# TASK DESCRIPTION
Render the lines below as a Markdown table with the columns Row and Line, from the line containing "List the series" through the end of the records. Omit blank lines and the pictures.

▶

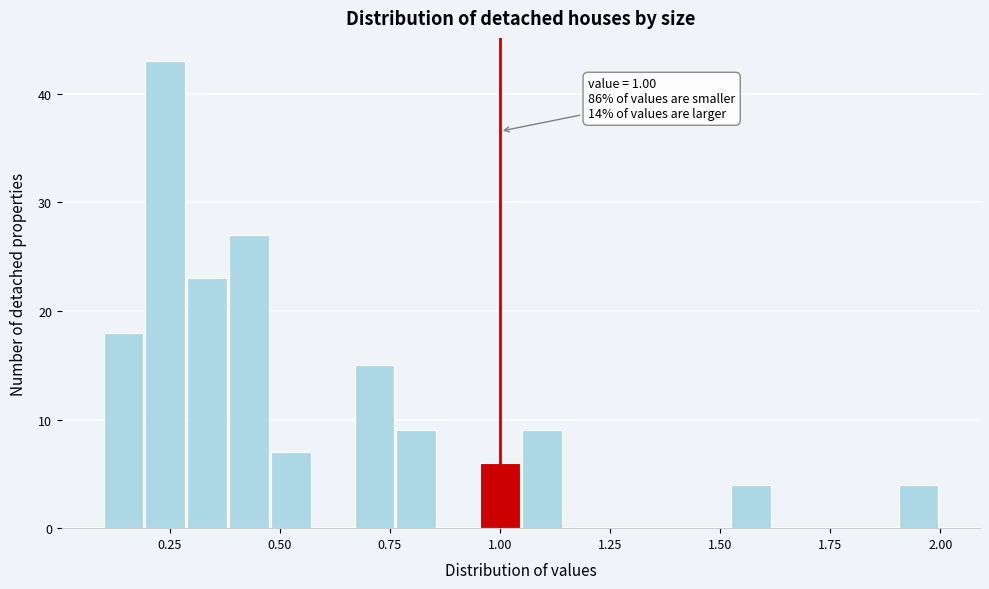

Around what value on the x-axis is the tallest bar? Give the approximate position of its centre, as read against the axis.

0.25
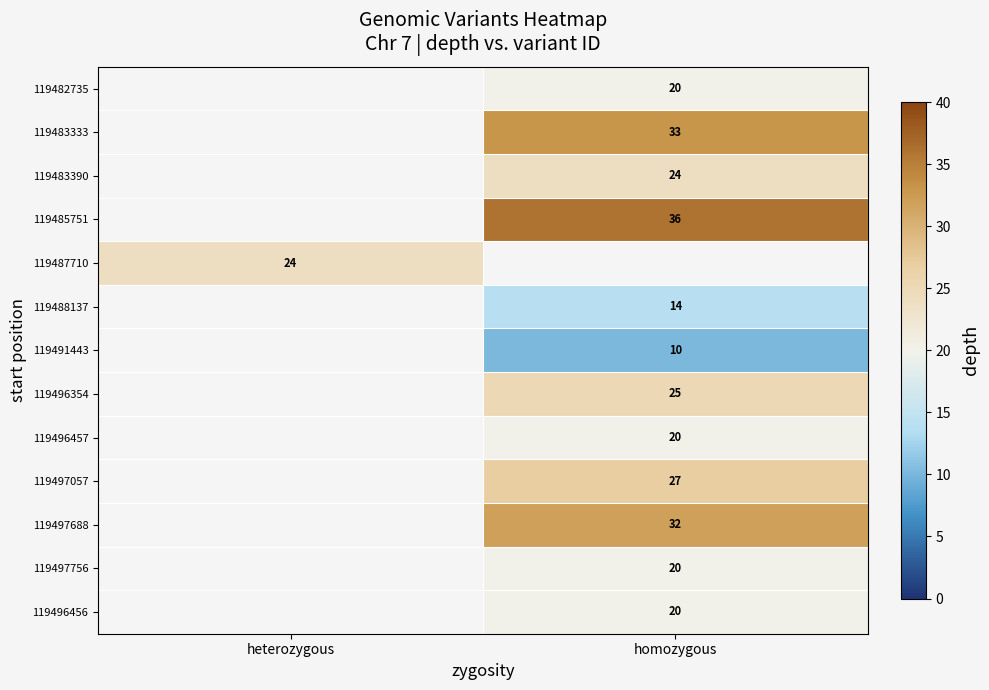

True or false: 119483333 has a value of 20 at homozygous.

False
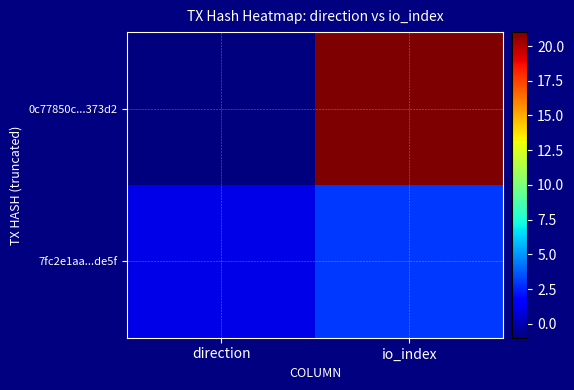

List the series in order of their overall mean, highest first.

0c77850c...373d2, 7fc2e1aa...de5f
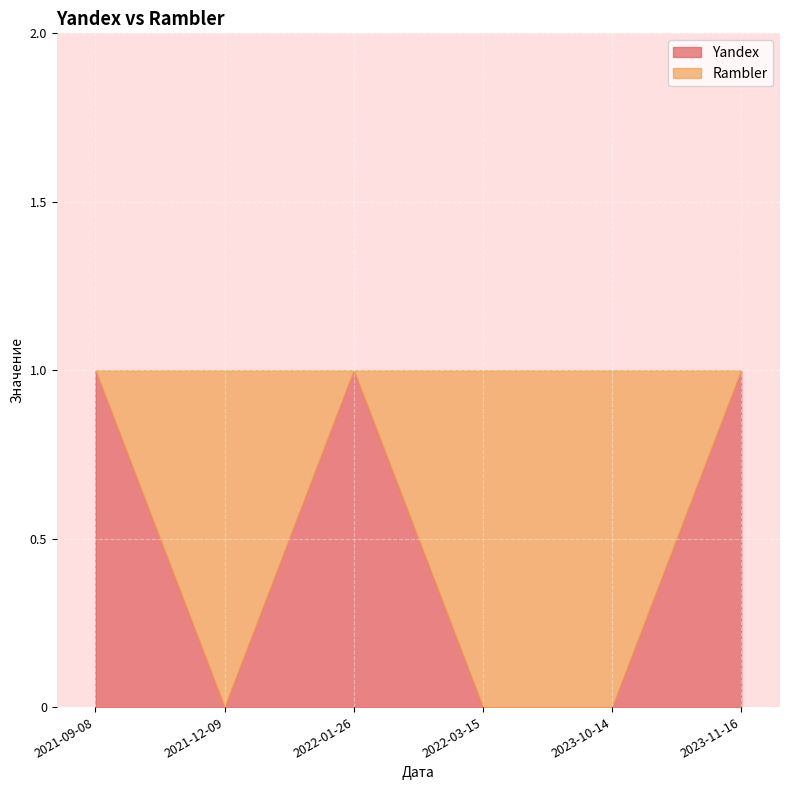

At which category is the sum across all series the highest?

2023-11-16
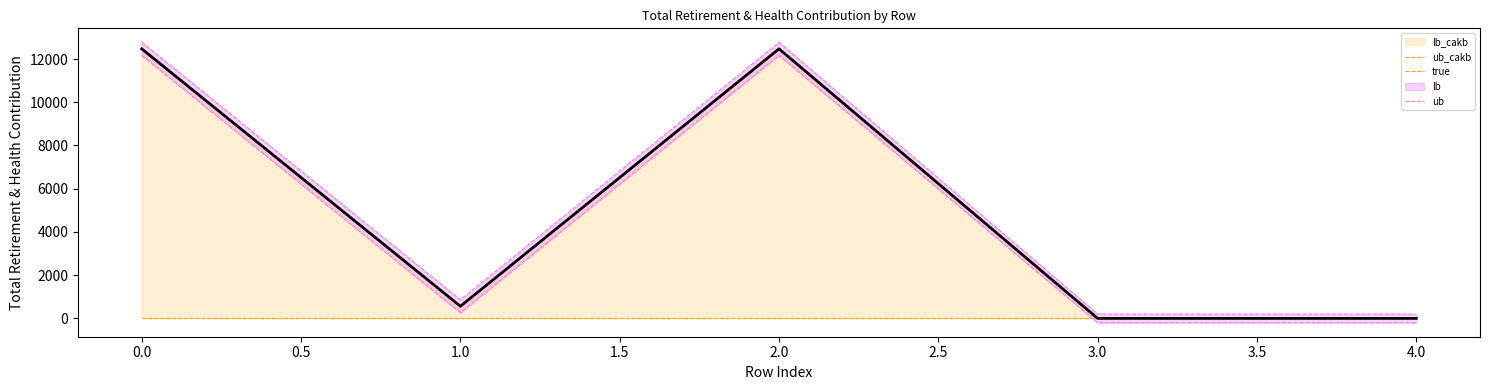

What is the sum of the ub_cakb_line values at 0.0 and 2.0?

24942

◀

# COMPLETED EXERCISE
| Row | Line |
|---|---|
| 1 | List the series in order of their overall mean, highest first. |
| 2 | 0c77850c...373d2, 7fc2e1aa...de5f |
| 3 | At which category is the sum across all series the highest? |
| 4 | 2023-11-16 |
| 5 | What is the sum of the ub_cakb_line values at 0.0 and 2.0? |
| 6 | 24942 |